Continue the forum thread about the Drake 1.0.1 release and version numbering in Clojure projects from the point where it stops. The material that follows the thread is not part of it.

## Page excerpt:
........

Drake: you can use it now - lkrubner
http://blog.factual.com/drake-1-0-1-you-can-use-it-now

======
lkrubner
I love this bit about the humility within the Clojure community:

\------------------

Well, I was bragging to Alan about a Drake release, which I was calling 0.2.0.
Alan rolled his eyes. He was like, “Considering the conventions put forth by
Semantic Versioning, and considering that Drake has been in production at this
company as well as other companies for years now, why not call it version 1
already?” I pushed back a bit, by surveying two existing open source Clojure
projects I know of:

Aleph, Zach Tellman’s notorious asynchronous library for Clojure, is currently
versioned 0.4.x. Keep in mind it’s been in production at Factual and other
serious minded shops for years now. I asked Zach when he plans to cut a 1.0.0
and his reply started, “Each minor release has been effectively a ground-up
rewrite…”.

........

## Material shown:
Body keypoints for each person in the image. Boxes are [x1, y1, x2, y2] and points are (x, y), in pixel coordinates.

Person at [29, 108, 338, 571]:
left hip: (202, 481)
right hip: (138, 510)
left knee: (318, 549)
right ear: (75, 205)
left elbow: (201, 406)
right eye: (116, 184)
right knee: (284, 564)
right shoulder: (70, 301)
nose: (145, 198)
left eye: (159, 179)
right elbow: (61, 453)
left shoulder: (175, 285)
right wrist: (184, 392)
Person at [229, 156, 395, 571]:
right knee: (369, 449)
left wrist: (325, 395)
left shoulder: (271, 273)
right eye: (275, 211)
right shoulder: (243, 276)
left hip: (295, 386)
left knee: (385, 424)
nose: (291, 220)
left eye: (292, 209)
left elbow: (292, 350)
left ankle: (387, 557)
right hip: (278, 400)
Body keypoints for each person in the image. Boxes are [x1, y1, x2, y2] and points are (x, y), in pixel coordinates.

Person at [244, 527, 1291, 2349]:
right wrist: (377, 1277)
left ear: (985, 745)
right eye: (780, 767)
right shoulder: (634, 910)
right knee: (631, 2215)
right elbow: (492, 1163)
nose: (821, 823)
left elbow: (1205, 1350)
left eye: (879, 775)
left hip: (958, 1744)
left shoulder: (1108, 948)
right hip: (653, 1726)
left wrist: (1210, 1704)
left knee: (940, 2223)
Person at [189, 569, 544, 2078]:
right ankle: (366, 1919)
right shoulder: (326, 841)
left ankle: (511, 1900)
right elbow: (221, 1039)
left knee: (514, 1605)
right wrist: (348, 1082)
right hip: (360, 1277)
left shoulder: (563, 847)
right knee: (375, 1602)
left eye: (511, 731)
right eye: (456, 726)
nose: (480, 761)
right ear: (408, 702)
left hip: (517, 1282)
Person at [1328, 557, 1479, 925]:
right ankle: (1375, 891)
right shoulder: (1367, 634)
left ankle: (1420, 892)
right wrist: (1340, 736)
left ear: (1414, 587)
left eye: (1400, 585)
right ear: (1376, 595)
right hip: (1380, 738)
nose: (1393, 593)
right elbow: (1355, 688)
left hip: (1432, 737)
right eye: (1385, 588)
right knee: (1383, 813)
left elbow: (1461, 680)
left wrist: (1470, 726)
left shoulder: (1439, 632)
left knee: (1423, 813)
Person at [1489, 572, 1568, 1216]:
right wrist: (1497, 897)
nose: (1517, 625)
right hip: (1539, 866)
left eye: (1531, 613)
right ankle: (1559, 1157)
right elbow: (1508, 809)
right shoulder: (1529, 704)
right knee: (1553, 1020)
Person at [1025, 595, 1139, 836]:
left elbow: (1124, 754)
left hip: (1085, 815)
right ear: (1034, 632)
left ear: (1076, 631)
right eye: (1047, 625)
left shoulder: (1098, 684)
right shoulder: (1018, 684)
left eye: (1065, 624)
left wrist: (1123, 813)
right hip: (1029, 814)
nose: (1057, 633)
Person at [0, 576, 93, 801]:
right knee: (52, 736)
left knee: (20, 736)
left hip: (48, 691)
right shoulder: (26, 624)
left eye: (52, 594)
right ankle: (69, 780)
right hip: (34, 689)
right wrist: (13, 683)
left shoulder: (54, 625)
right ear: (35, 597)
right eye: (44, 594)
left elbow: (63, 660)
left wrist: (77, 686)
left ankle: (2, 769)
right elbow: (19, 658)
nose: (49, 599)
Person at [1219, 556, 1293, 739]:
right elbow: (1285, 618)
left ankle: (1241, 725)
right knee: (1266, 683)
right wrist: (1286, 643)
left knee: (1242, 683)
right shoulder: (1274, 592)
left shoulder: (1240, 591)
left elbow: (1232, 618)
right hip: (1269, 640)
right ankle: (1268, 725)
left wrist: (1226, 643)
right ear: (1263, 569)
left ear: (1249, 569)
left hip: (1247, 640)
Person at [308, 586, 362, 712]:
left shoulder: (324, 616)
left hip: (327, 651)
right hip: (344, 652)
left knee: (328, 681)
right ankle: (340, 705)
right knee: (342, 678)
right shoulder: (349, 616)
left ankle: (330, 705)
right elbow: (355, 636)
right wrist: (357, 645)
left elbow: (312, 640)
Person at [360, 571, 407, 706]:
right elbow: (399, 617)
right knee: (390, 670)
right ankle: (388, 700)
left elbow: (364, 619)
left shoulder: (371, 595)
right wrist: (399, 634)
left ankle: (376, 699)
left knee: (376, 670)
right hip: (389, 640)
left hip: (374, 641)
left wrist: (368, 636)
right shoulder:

........

## Answer section:
Riemann, Kyle Kingsbury’s network event stream processing system written in
Clojure, also enjoys prime time adoption in various production environments.
And yet it’s versioned 0.2.x. I asked Kyle if he plans to cut a 1.0.0:

Kyle: Naw, I don’t think it’s 1.0 material yet. :-)

me: What would it take to justify a 1.0 ??

Kyle: API stability, a bunch of protocol enhancements, dropping a bunch of
deprecated stuff, performance stuff, bunch of bugfixes, disk persistence,
maybe determinism & a better stream compiler…

me: when will the madness end !?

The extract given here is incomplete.